With the recent talk about number of bits/grays that should be sent to the printer drivers,
I figured I ought to try and find out and show some evidence of what's needed and can be seen on
a print. Just not being able to show a difference between 8 bit and 16 bit is unsatisfying. So I
thought trying fewer bits to find where the difference really is might be more informative.
The prints are all made on an R2400 with Epson K3 inks and QTR software, EEM 50/50 warm/cool profiles.
The results are pretty surprising.
Rather than using a "real" image that is unknown I've used a newly created full 16-bit, 360ppi
21step wedge. It's just a 16 bit grayscale gradient plus the 21 step posterized lower section.
A very key aspect of the exercise is the algorithm that Photoshop uses in conversions from
16-bit to 8-bit files. The "noise" added by PS has been discussed here before but this is
not some random noise added to smooth over the transitions. It's intelligent dithering
that can represent intermediate values very well. This same method is used in the Color
Management Engines if you select "Dither 8-bit images" in Color Settings. It's also what QTR
uses to convert 16-bit to 8-bit.
It's pretty easy to take advantage of PS's conversion for any number of bits/levels. It can
be used for any image, here's how:
1) Set Image > Mode to 16-bit -- it's OK if the original is 8-bit
2) Run Image > Adjustment Levels, set the Output Levels to how many levels you want. E.g. for
64 levels I used 101 to 164. It's best to avoid the end points 0 and 255.
The image will of course be very gray since you compress it all into a small range.
3) Set Image > Mode to 8-bit
4) Run Image > Adjustment Levels, to undo the compression you did above. Now you set the Input Levels
to exactly the same as you had above for the Output Levels. This expands the range back to
the full amount.
That's it. Check out the Histogram to see the number of levels.
I did this on the 16-bit 21 step and printed it out for 8, 7, 6, 5, 4, 3 bits to see the
extremes. Here's the test file:
http://harrington.com/bittest8.tif
I scanned the results, here's a 1000dpi scan of the 15 and 20 step values.

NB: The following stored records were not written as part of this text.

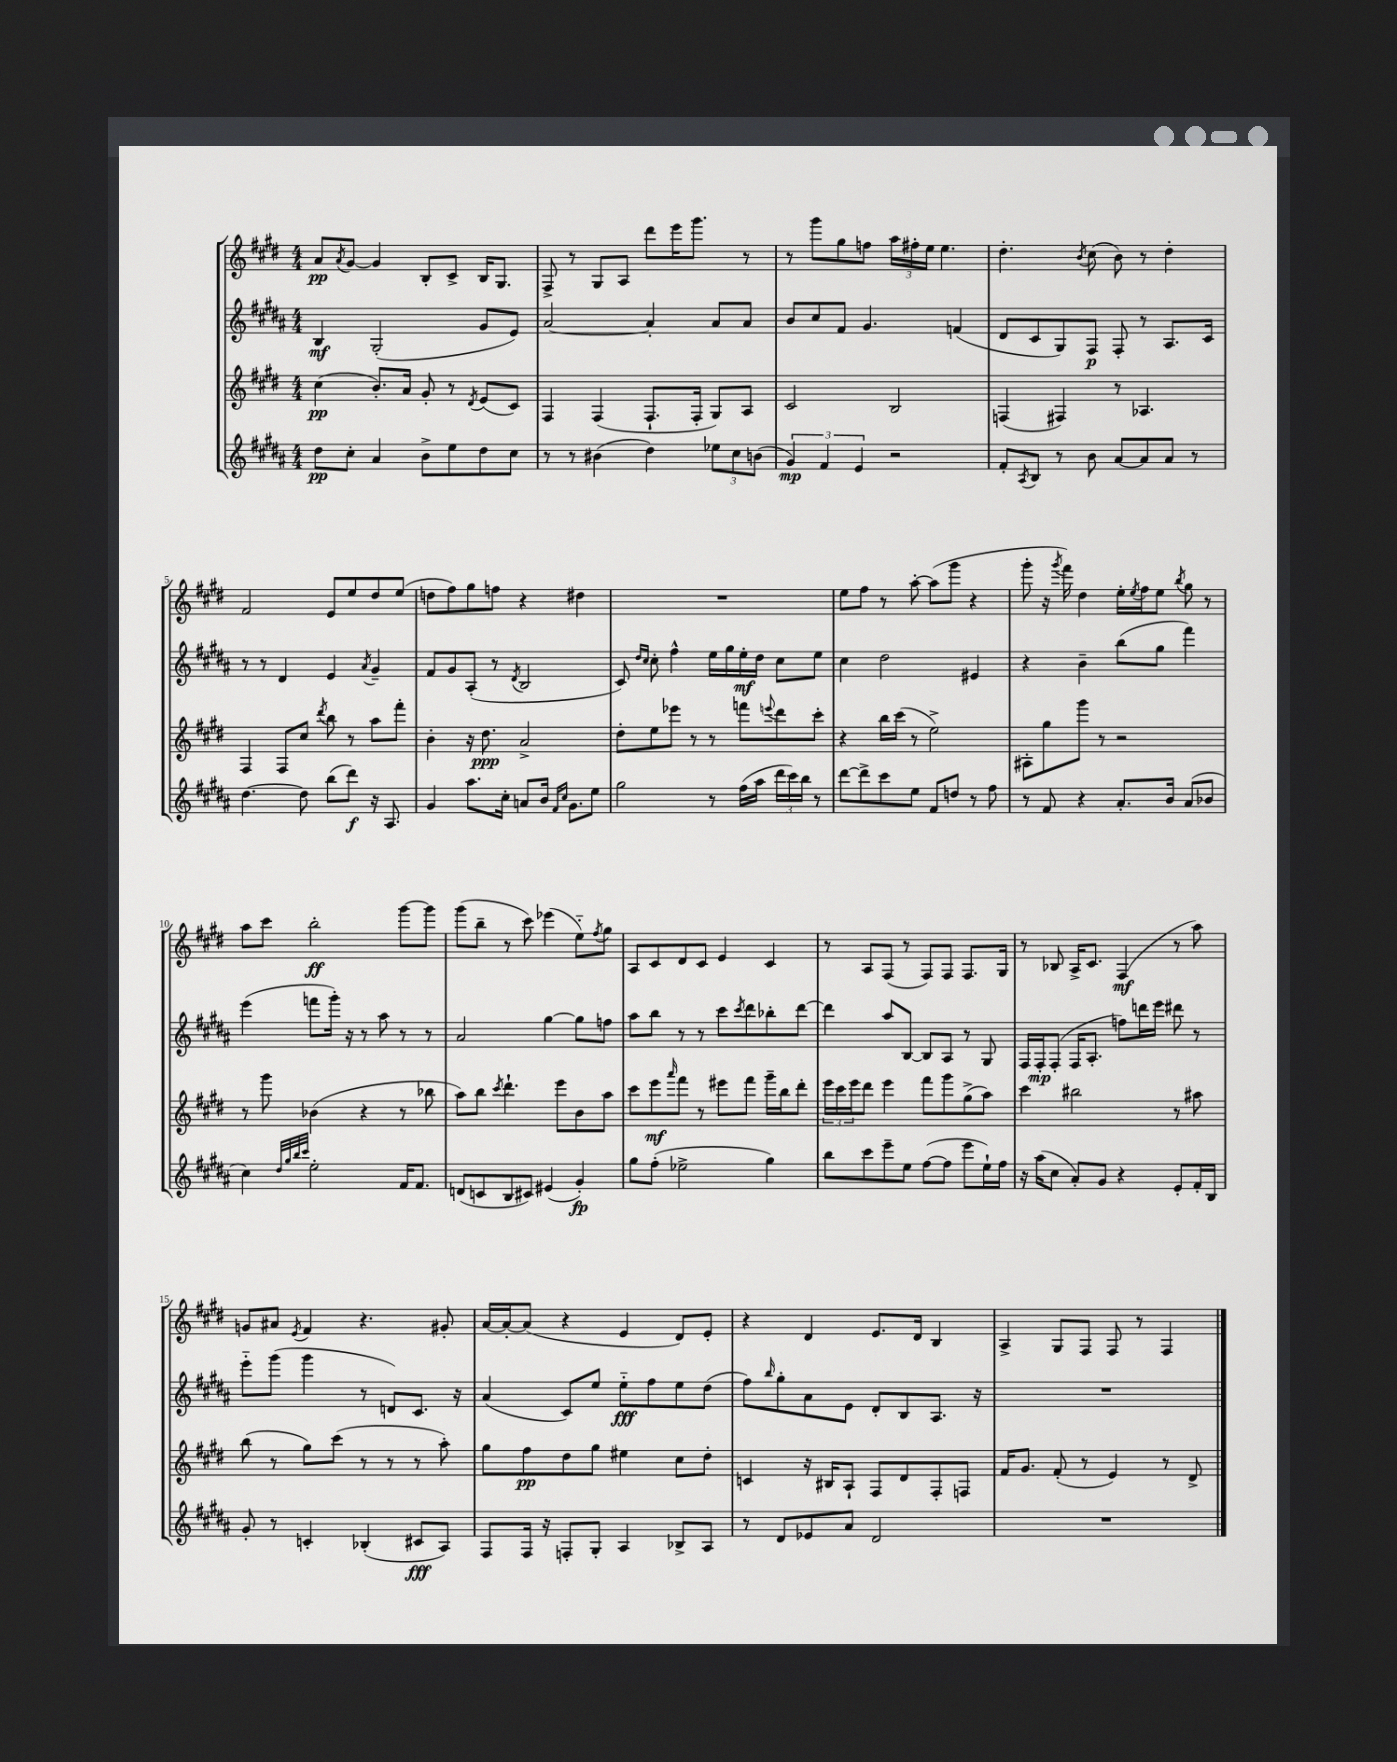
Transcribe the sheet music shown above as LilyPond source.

<<
\new StaffGroup <<
\new Staff = "s0" {
    \clef treble \key e \major \numericTimeSignature \time 4/4
    a'8\pp \acciaccatura { a'8 } gis'8~ gis'4 b8-. cis'8-> b16 gis8. |
    fis8-> r8 gis8 a8 dis'''8 e'''16 gis'''8. r8 |
    r8 gis'''8 gis''8 f''8 \tuplet 3/2 { a''16 fis''16-. e''16 } e''4. |
    dis''4.-. \acciaccatura { b'8 } cis''8( b'8) r8 dis''4-. |
    fis'2 e'8 e''8 dis''8 e''8( |
    d''8 fis''8) gis''8 f''8 r4 dis''4 |
    R1 |
    e''8 fis''8 r8 a''8~-. a''8( gis'''8 r4 |
    gis'''8-. r16 \acciaccatura { gis'''8 } fis'''16) dis''4 e''16-. \acciaccatura { e''8 } fis''16 e''8 \acciaccatura { b''8 } gis''8 r8 |
    a''8 cis'''8 b''2-.\ff gis'''8~ gis'''8 |
    gis'''8( b''8-- r8 cis'''8) ees'''4( e''8-_) \acciaccatura { fis''8 } gis''8 |
    a8 cis'8 dis'8 cis'8 e'4 cis'4 |
    r8 a8 fis8( r8 fis8) fis8 fis8. gis16 |
    r8 bes8 a16-> cis'8. fis4\mf( r8 a''8) |
    g'8 ais'8 \acciaccatura { e'8 } fis'4 r4. gis'8-. |
    a'16~ a'16~-. a'8( r4 e'4 dis'8) e'8-. |
    r4 dis'4 e'8. dis'16 b4 |
    a4-> gis8 fis8 fis8 r8 fis4 \bar "|." |
}
\new Staff = "s1" {
    \clef treble \key b \major \numericTimeSignature \time 4/4
    b4\mf gis2-.( gis'8 e'8) |
    ais'2~ ais'4-. ais'8 ais'8 |
    b'8 cis''8 fis'8 gis'4. f'4( |
    dis'8 cis'8 gis8) fis8\p fis8-. r8 ais8. cis'16 |
    r8 r8 dis'4 e'4 \acciaccatura { ais'8 } gis'4-- |
    fis'8 gis'8 ais8-.( r8 \acciaccatura { dis'8 } b2 |
    cis'8) \grace { dis''16 cis''16 } cis''8-. fis''4-^ e''16 gis''16 e''16-.\mf dis''16 cis''8 e''8 |
    cis''4 dis''2 eis'4 |
    r4 b'4-- b''8( gis''8 fis'''4) |
    e'''4( f'''8 gis'''16-.) r16 r8 ais''8 r8 r8 |
    ais'2 gis''4~ gis''8 f''8 |
    ais''8 b''8 r8 r8 cis'''8 \acciaccatura { cis'''8 } dis'''8 bes''8-. dis'''8~ |
    dis'''4 ais''8 b8~ b8 ais8 r8 gis8 |
    fis16 fis16-.\mp fis8-.( fis16 ais8.-. f''8) d'''16 e'''16 dis'''8 r8 |
    e'''8-_ gis'''8( gis'''4 r8 d'8) cis'8. r16 |
    ais'4( cis'8) e''8 e''8-_\fff fis''8 e''8 dis''8( |
    fis''8) \grace { b''16 } gis''8-. ais'8 e'8 dis'8-. b8 ais8. r16 |
    R1 \bar "|." |
}
\new Staff = "s2" {
    \clef treble \key e \major \numericTimeSignature \time 4/4
    cis''4\pp( b'8.-.) a'16 gis'8-. r8 \acciaccatura { dis'8 } e'8( cis'8) |
    fis4 fis4( fis8.-! fis16-. gis8) a8 |
    cis'2 b2 |
    f4( fis4) r8 aes4. |
    fis4 fis8 cis''8 \acciaccatura { dis'''8 } b''8 r8 a''8 fis'''8-. |
    b'4-. r16 dis''8.\ppp a'2-> |
    dis''8-. e''8 ees'''8 r8 r8 f'''8 \appoggiatura { e'''8 } dis'''8 cis'''8-. |
    r4 b''16 cis'''16( r8 e''2->) |
    ais8-. gis''8 gis'''8 r8 r2 |
    r8 gis'''8 bes'4( r4 r8 bes''8 |
    a''8) b''8 \acciaccatura { cis'''8 } dis'''4.-! e'''8 b'8 a''8 |
    cis'''8 e'''8\mf \grace { a'''16 } fis'''8 r8 eis'''8 fis'''8 gis'''16-- b''16 dis'''8-. |
    \tuplet 3/2 { e'''16 cis'''16 e'''16 } dis'''8 e'''4 fis'''8 gis'''8 gis''8->( a''8) |
    cis'''4 bis''2 r8 ais''8 |
    b''8( r8 gis''8) cis'''8( r8 r8 r8 a''8-.) |
    gis''8 fis''8\pp dis''8 gis''8 eis''4 cis''8 dis''8-. |
    c'4 r16 bis16 a8-! fis8 dis'8 fis8-. f8 |
    fis'16 gis'8. fis'8-.( r8 e'4) r8 dis'8-> \bar "|." |
}
\new Staff = "s3" {
    \clef treble \key b \major \numericTimeSignature \time 4/4
    dis''8\pp cis''8-. ais'4 b'8-> e''8 dis''8 cis''8 |
    r8 r8 bis'4( dis''4) \tuplet 3/2 { ees''8 cis''8 b'8( } |
    \tuplet 3/2 { gis'4\mp) fis'4 e'4 } r2 |
    fis'8-. \acciaccatura { ais8 } b8 r8 b'8 ais'8~ ais'8 ais'8 r8 |
    dis''4.~ dis''8 b''8( dis'''8\f) r16 ais8. |
    gis'4 ais''8. cis''16-. a'8 b'16 \grace { fis'16 cis''16 } gis'8. e''8 |
    gis''2 r8 fis''16( ais''16 \tuplet 3/2 { dis'''16 cis'''16) b''16 } r8 |
    dis'''8~ dis'''8-> cis'''8 e''8 fis'8 d''8 r8 fis''8 |
    r8 fis'8 r4 ais'8.-. b'16 ais'8( bes'8 |
    cis''4) \grace { dis''32 gis''32 b''32 cis'''32 } e''2-. fis'16 fis'8. |
    d'8( c'8 b8 cis'8) eis'4( gis'4-.\fp) |
    gis''8 fis''8-.( ees''2-> gis''4) |
    b''8 cis'''8 e'''8-- e''8 fis''8~( fis''8 e'''8 e''16-!) fis''16 |
    r16 ais''16( cis''8 ais'8-.) gis'8 r4 e'8-. fis'16-. b16 |
    gis'8-. r8 c'4-. bes4-.( cis'8\fff ais8) |
    fis8 fis16 r16 f8-. gis8-. ais4 bes8-> ais8 |
    r8 dis'8 ees'8 ais'8 dis'2 |
    R1 \bar "|." |
}
>>
>>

The scan is more detailed than you will see with the naked eye and even with a loupe.
http://harrington.com/bitpost.jpg
Here's what I see in reverse order.
3 bits, 8 levels of gray jumps out at you -- it's very noticeably grainy and blotchy.
4 bits, 16 levels isn't bad but once you pay attention you can see the difference.
5 bits, 32 levels is very difficult to see any difference, it takes a loupe and some
imagination. I doubt anyone could do a blind A/B test and do better than guessing.
6, 7, and 8 bits are all appear identical as far as I can tell.
My conclusion is that 8-bits going to the print driver has plenty of data and sufficient
headroom to not be an issue. I think the most significant issue these days is the
number and densities of the inks used. It's important how all ink densities and hues
work together to make all the gray values. Naturally the software must give sufficient
control to use the inks in the most intelligent way. Probably the K7 inks are overkill
but give the most headroom for getting smooth prints. What you give up is control of
hue on a print-by-print basis. Most of the other inksets allow the possibility of hue
control or even full color but give up some of the headroom for smoothness. It's a
tradeoff.
I should emphasize that none of this is meant to support using 8-bit files for editing.
For grayscale work I advocate 16-bit throughout the editing workflow. The 8-bit dither
of Photoshop is a one-shot feature, only right before printing. None of the editing
commands use this.
Roy Harrington